### Your assignment
Reproduce every line of the records below verbatim, omitting the pictures.

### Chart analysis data
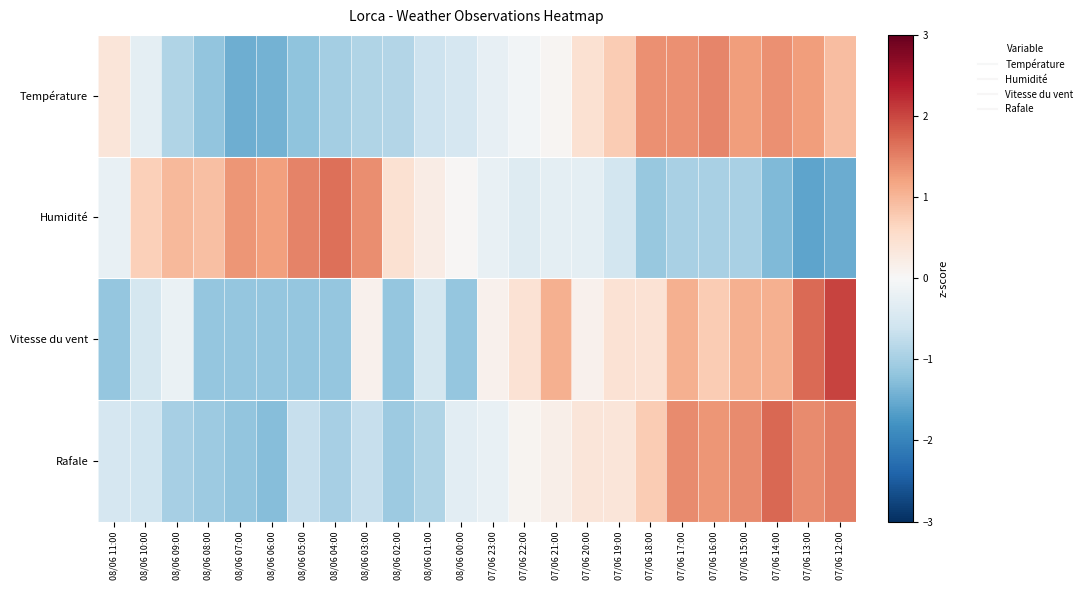

Reading left to right, list all the values displayed in this chart.

Température: 08/06 11:00=0.4	08/06 10:00=-0.3	08/06 09:00=-0.9	08/06 08:00=-1.2	08/06 07:00=-1.5	08/06 06:00=-1.4	08/06 05:00=-1.2	08/06 04:00=-1.0	08/06 03:00=-0.9	08/06 02:00=-0.9	08/06 01:00=-0.6	08/06 00:00=-0.5	07/06 23:00=-0.3	07/06 22:00=-0.1	07/06 21:00=0.1	07/06 20:00=0.5	07/06 19:00=0.8	07/06 18:00=1.4	07/06 17:00=1.4	07/06 16:00=1.5	07/06 15:00=1.3	07/06 14:00=1.4	07/06 13:00=1.3	07/06 12:00=0.9
Humidité: 08/06 11:00=-0.2	08/06 10:00=0.7	08/06 09:00=1.0	08/06 08:00=0.9	08/06 07:00=1.3	08/06 06:00=1.2	08/06 05:00=1.5	08/06 04:00=1.7	08/06 03:00=1.4	08/06 02:00=0.5	08/06 01:00=0.2	08/06 00:00=0.0	07/06 23:00=-0.2	07/06 22:00=-0.4	07/06 21:00=-0.3	07/06 20:00=-0.3	07/06 19:00=-0.6	07/06 18:00=-1.1	07/06 17:00=-1.0	07/06 16:00=-1.0	07/06 15:00=-1.0	07/06 14:00=-1.3	07/06 13:00=-1.6	07/06 12:00=-1.5
Vitesse du vent: 08/06 11:00=-1.2	08/06 10:00=-0.5	08/06 09:00=-0.2	08/06 08:00=-1.2	08/06 07:00=-1.2	08/06 06:00=-1.2	08/06 05:00=-1.2	08/06 04:00=-1.2	08/06 03:00=0.1	08/06 02:00=-1.2	08/06 01:00=-0.5	08/06 00:00=-1.2	07/06 23:00=0.1	07/06 22:00=0.4	07/06 21:00=1.1	07/06 20:00=0.1	07/06 19:00=0.4	07/06 18:00=0.4	07/06 17:00=1.1	07/06 16:00=0.8	07/06 15:00=1.1	07/06 14:00=1.1	07/06 13:00=1.7	07/06 12:00=2.0
Rafale: 08/06 11:00=-0.5	08/06 10:00=-0.6	08/06 09:00=-1.0	08/06 08:00=-1.1	08/06 07:00=-1.2	08/06 06:00=-1.3	08/06 05:00=-0.7	08/06 04:00=-1.0	08/06 03:00=-0.7	08/06 02:00=-1.1	08/06 01:00=-0.9	08/06 00:00=-0.3	07/06 23:00=-0.2	07/06 22:00=0.1	07/06 21:00=0.2	07/06 20:00=0.4	07/06 19:00=0.4	07/06 18:00=0.8	07/06 17:00=1.4	07/06 16:00=1.3	07/06 15:00=1.4	07/06 14:00=1.7	07/06 13:00=1.4	07/06 12:00=1.5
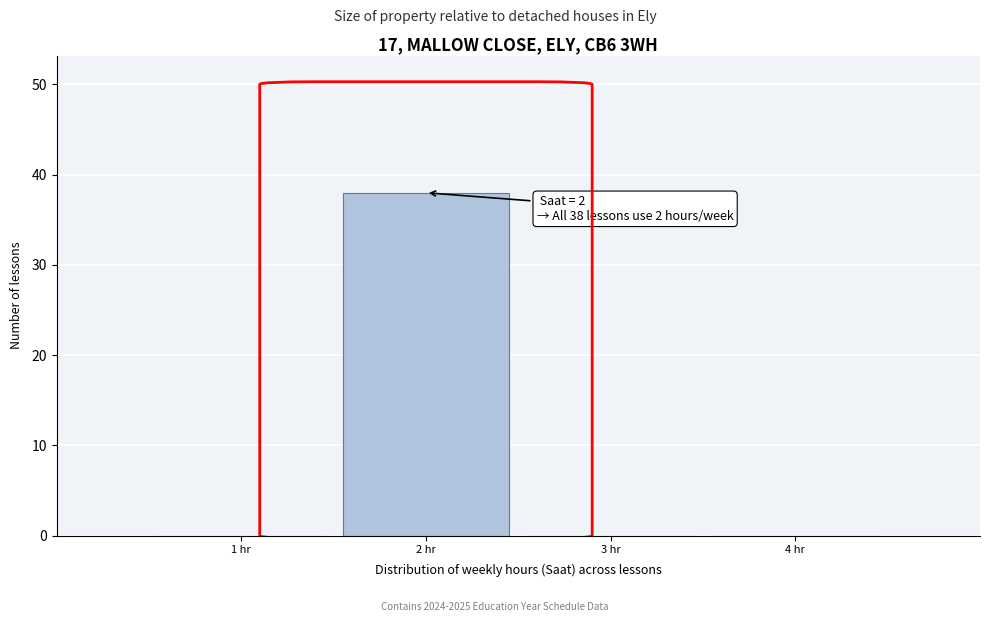

Over which range of the x-axis is the bar tallest?

1.5 to 2.5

### Response to the exercise
Reading left to right, list all the values displayed in this chart.

Température: 08/06 11:00=0.4	08/06 10:00=-0.3	08/06 09:00=-0.9	08/06 08:00=-1.2	08/06 07:00=-1.5	08/06 06:00=-1.4	08/06 05:00=-1.2	08/06 04:00=-1.0	08/06 03:00=-0.9	08/06 02:00=-0.9	08/06 01:00=-0.6	08/06 00:00=-0.5	07/06 23:00=-0.3	07/06 22:00=-0.1	07/06 21:00=0.1	07/06 20:00=0.5	07/06 19:00=0.8	07/06 18:00=1.4	07/06 17:00=1.4	07/06 16:00=1.5	07/06 15:00=1.3	07/06 14:00=1.4	07/06 13:00=1.3	07/06 12:00=0.9
Humidité: 08/06 11:00=-0.2	08/06 10:00=0.7	08/06 09:00=1.0	08/06 08:00=0.9	08/06 07:00=1.3	08/06 06:00=1.2	08/06 05:00=1.5	08/06 04:00=1.7	08/06 03:00=1.4	08/06 02:00=0.5	08/06 01:00=0.2	08/06 00:00=0.0	07/06 23:00=-0.2	07/06 22:00=-0.4	07/06 21:00=-0.3	07/06 20:00=-0.3	07/06 19:00=-0.6	07/06 18:00=-1.1	07/06 17:00=-1.0	07/06 16:00=-1.0	07/06 15:00=-1.0	07/06 14:00=-1.3	07/06 13:00=-1.6	07/06 12:00=-1.5
Vitesse du vent: 08/06 11:00=-1.2	08/06 10:00=-0.5	08/06 09:00=-0.2	08/06 08:00=-1.2	08/06 07:00=-1.2	08/06 06:00=-1.2	08/06 05:00=-1.2	08/06 04:00=-1.2	08/06 03:00=0.1	08/06 02:00=-1.2	08/06 01:00=-0.5	08/06 00:00=-1.2	07/06 23:00=0.1	07/06 22:00=0.4	07/06 21:00=1.1	07/06 20:00=0.1	07/06 19:00=0.4	07/06 18:00=0.4	07/06 17:00=1.1	07/06 16:00=0.8	07/06 15:00=1.1	07/06 14:00=1.1	07/06 13:00=1.7	07/06 12:00=2.0
Rafale: 08/06 11:00=-0.5	08/06 10:00=-0.6	08/06 09:00=-1.0	08/06 08:00=-1.1	08/06 07:00=-1.2	08/06 06:00=-1.3	08/06 05:00=-0.7	08/06 04:00=-1.0	08/06 03:00=-0.7	08/06 02:00=-1.1	08/06 01:00=-0.9	08/06 00:00=-0.3	07/06 23:00=-0.2	07/06 22:00=0.1	07/06 21:00=0.2	07/06 20:00=0.4	07/06 19:00=0.4	07/06 18:00=0.8	07/06 17:00=1.4	07/06 16:00=1.3	07/06 15:00=1.4	07/06 14:00=1.7	07/06 13:00=1.4	07/06 12:00=1.5

Over which range of the x-axis is the bar tallest?

1.5 to 2.5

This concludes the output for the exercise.